Feb. 23 (Bloomberg) --Copper declined from London to New York on concern that escalating geopolitical tensions may derail the global economic recovery. The metal had its biggest drop in almost seven weeks in Shanghai.
Three-month copper on the London Metal Exchange fell for a third day, by as much as 0.7 percent, to $9,514 a metric ton, and traded at $9,541.75 at 10:51 a.m. in Singapore. The contract tumbled 2.3 percent yesterday, the most in a month. All six LME metals declined, paced by a 1.1 percent drop in lead.
"Metals are being dragged lower by the risk aversion seen in the other financial markets,” said Li Peiying, an analyst at Essence Futures Co. "With the oil price suddenly jumping, the issue of inflation is once again brought to the fore.”
May-delivery copper on the Shanghai Futures Exchange lost as much as 2.4 percent, the most since Jan. 7, to 71,800 yuan ($10,908) a ton.

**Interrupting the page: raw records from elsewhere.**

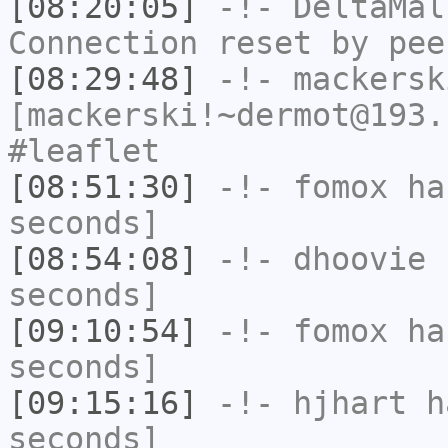
[08:20:05]
-!-
DeltaMal
Connection reset by pee
[08:29:48]
-!-
mackersk
[mackerski!~dermot@193.
#leaflet
[08:51:30]
-!-
fomox
has
seconds]
[08:54:08]
-!-
dhoovie
h
seconds]
[09:10:54]
-!-
fomox
has
seconds]
[09:15:16]
-!-
hjhart
ha
seconds]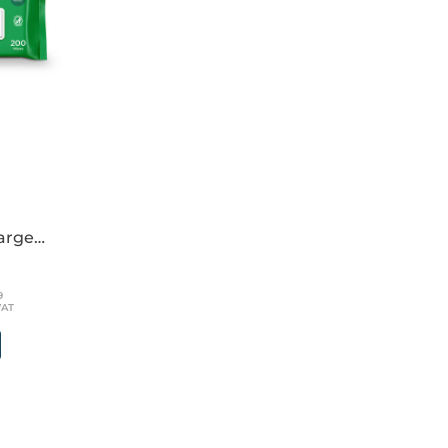
large
39
VAT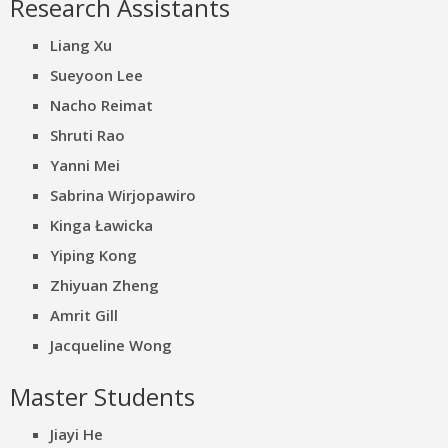
Research Assistants
Liang Xu
Sueyoon Lee
Nacho Reimat
Shruti Rao
Yanni Mei
Sabrina Wirjopawiro
Kinga Ławicka
Yiping Kong
Zhiyuan Zheng
Amrit Gill
Jacqueline Wong
Master Students
Jiayi He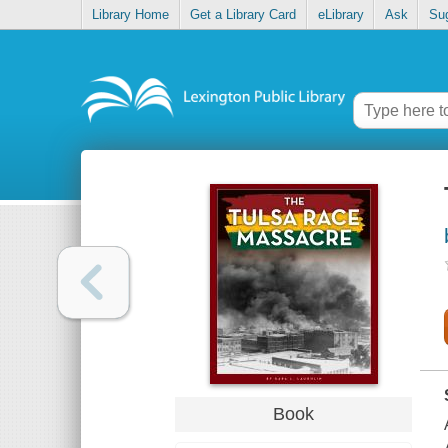
Library Home
Get a Library Card
eLibrary
Ask
Su
Book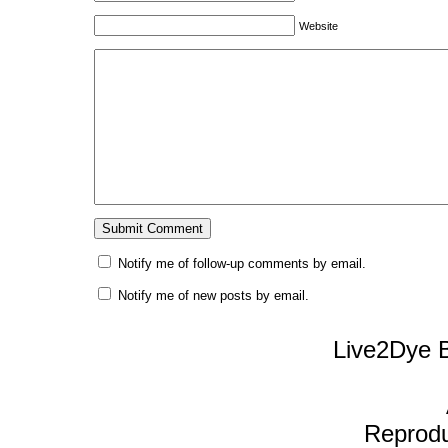
Website
Notify me of follow-up comments by email.
Notify me of new posts by email.
Live2Dye B
Reproduc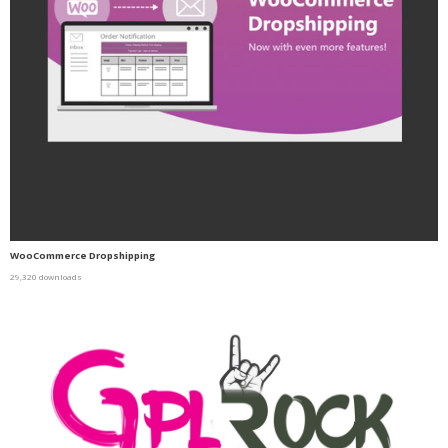
WooCommerce Dropshipping
29,320 downloads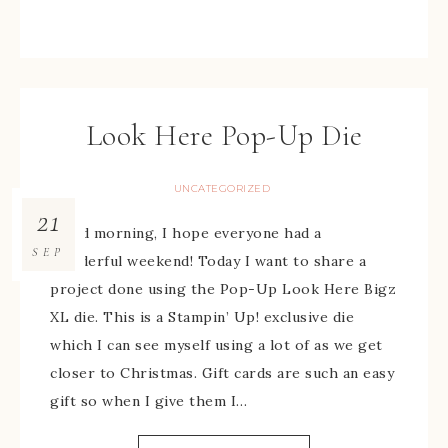
Look Here Pop-Up Die
UNCATEGORIZED
21
Good morning, I hope everyone had a
SEP
wonderful weekend! Today I want to share a
project done using the Pop-Up Look Here Bigz
XL die. This is a Stampin’ Up! exclusive die
which I can see myself using a lot of as we get
closer to Christmas. Gift cards are such an easy
gift so when I give them I…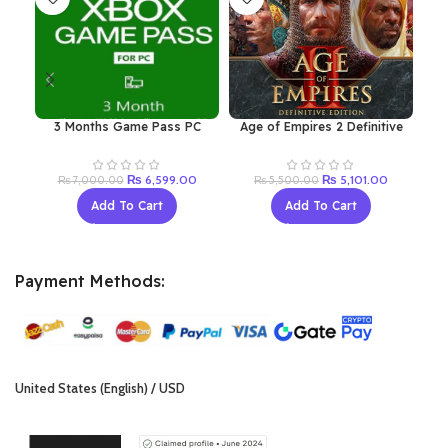
3 Months Game Pass PC
Age of Empires 2 Definitive
Ju
(Renew Old Acc)
Edition Windows 10
Original
Current
Original
Current
₨
6,599.00
₨
5,101.00
₨
7,000.00
₨
5,500.00
price
price
price
price
Add To Cart
Add To Cart
was:
is:
was:
is:
₨ 7,000.00.
₨ 6,599.00.
₨ 5,500.00.
₨ 5,101.0
Payment Methods:
United States (English) / USD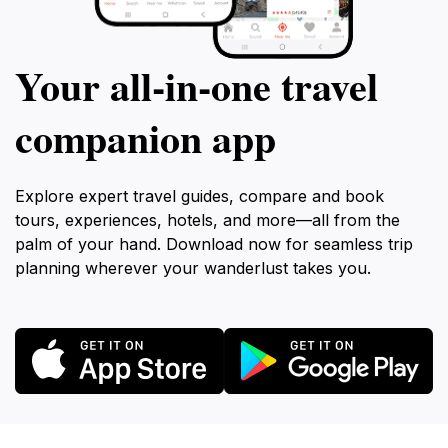
Your all‑in‑one travel
companion app
Explore expert travel guides, compare and book
tours, experiences, hotels, and more—all from the
palm of your hand. Download now for seamless trip
planning wherever your wanderlust takes you.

Futures in New York fell as much as 0.7 percent to $4.3320 a pound.
Oil traded near highest level in more than two years, as violence intensified in Libya, raising concern that supplies will be disrupted as turmoil spreads through the Middle East and North Africa.
"If high oil prices persist, governments around the world may be more friendly towards raising interest rates,” said Zhang Xuechuan, an analyst at Huachuang Securities Co. "It’s the excess of liquidity that drove the recent rally in copper -- prices could still go higher even after China raised interest rates because monetary policy in the U.S. remains loose.”
China’s central bank on Feb. 18 announced an increase in reserve requirement ratios for a second time this year, 10 days after it raised interest rates for a third time in four months. The U.S. Federal Reserve has left its key rate at zero to 0.25 percent since December to support the economy.
Lead in London fell 1.1 percent to $2,538 a ton, zinc shed 1 percent to $2,464 a ton, and nickel decreased 0.5 percent to $28,500 a ton. Tin dropped 0.8 percent to $31,400 a ton, and aluminum was little changed at $2,525 a ton.